Re: [Python-Dev] Path object design
On 08:14 pm, sluggoster@gmail.com wrote:
Argh, it's difficult to respond to one topic that's now spiraling into two conversations on two lists.
glyph@divmod.com wrote:
(...) people have had to spend five years putting hard-to-read os.path functions in the code, or reinventing the wheel with their own libraries that they're not sure they can trust. I started to use path.py last year when it looked like it was emerging as the basis of a new standard, but yanked it out again when it was clear the API would be different by the time it's accepted. I've gone back to os.path for now until something stable emerges but I really wish I didn't have to.
You *don't* have to. This is a weird attitude I've encountered over and over again in the Python community, although sometimes it masquerades as resistance to Twisted or Zope or whatever. It's OK to use libraries. It's OK even to use libraries that Guido doesn't like! I'm pretty sure the first person to tell you that would be Guido himself. (Well, second, since I just told you.) If you like path.py and it solves your problems, use path.py. You don't have to cram it into the standard library to do that. It won't be any harder to migrate from an old path object to a new path object than from os.path to a new path object, and in fact it would likely be considerably easier.
*It is already used in a large body of real, working code, and therefore its limitations are known.*
This is an important consideration.However, to me a clean API is more important.
It's not that I don't think a "clean" API is important. It's that I think that "clean" is a subjective assessment that is hard to back up, and it helps to have some data saying "we think this is clean because there are very few bugs in this 100,000 line program written using it". Any code that is really easy to use right will tend to have *some* aesthetic appeal.
I took a quick look at filepath. It looks similar in concept to PEP 355. Four concerns: - unfamiliar method names (createDirectory vs mkdir, child vs join)
Fair enough, but "child" really means child, not join. It is explicitly for joining one additional segment, with no slashes in it.
- basename/dirname/parent are methods rather than properties: leads to () overproliferation in user code.

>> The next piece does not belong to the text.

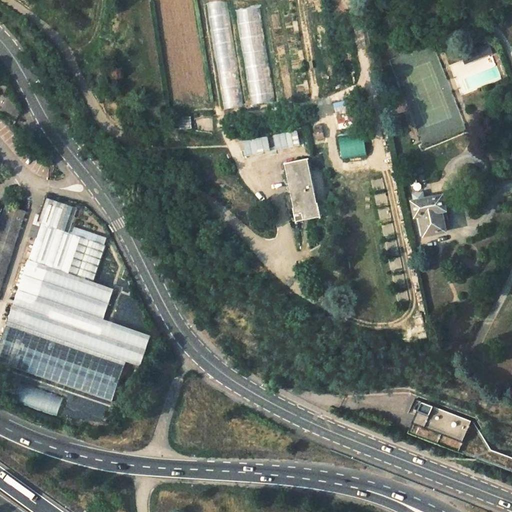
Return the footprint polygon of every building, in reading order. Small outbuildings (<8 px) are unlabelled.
[(242,106),(226,2),(208,4),(223,108),(242,106)] [(239,11),(250,104),(270,102),(260,8),(239,11)] [(341,157),(365,155),(364,137),(340,139),(341,157)] [(286,165),(295,209),(294,209),(297,223),(322,218),(320,204),(318,205),(309,160),(286,165)] [(443,214),(442,210),(447,209),(444,194),(425,198),(424,190),(413,193),(422,234),(447,229),(443,214)] [(78,208),(46,198),(41,215),(37,214),(29,236),(36,238),(0,345),(0,363),(113,401),(127,361),(141,366),(151,336),(104,320),(114,289),(94,282),(108,238),(72,226),(78,208)] [(0,299),(24,209),(2,204),(0,212),(0,299)] [(19,403),(57,415),(63,397),(25,385),(19,403)] [(421,402),(409,431),(511,470),(511,457),(491,450),(471,421),(421,402)]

The () is there because every invocation returns a _new_ object. I think that this is correct behavior but I also would prefer that it remain explicit.
- the "secure" features may not be necessary. If they are, this should be a separate discussion, and perhaps implemented as a subclass.
The main "secure" feature is "child" and it is, in my opinion, the best part about the whole class. Some of the other stuff (rummaging around for siblings with extensions, for example) is probably extraneous. child, however, lets you take a string from arbitrary user input and map it into a path segment, both securely and quietly. Here's a good example (and this actually happened, this is how I know about that crazy windows 'special files' thing I wrote in my other recent message): you have a decision-making program that makes two files to store information about a process: "pro" and "con". It turns out that "con" is shorthand for "fall in a well and die" in win32-ese. A "secure" path manipulation library would alert you to this problem with a traceback rather than having it inexplicably freeze. Obscure, sure, but less obscure would be getting deterministic errors from a user entering slashes into a text field that shouldn't accept them.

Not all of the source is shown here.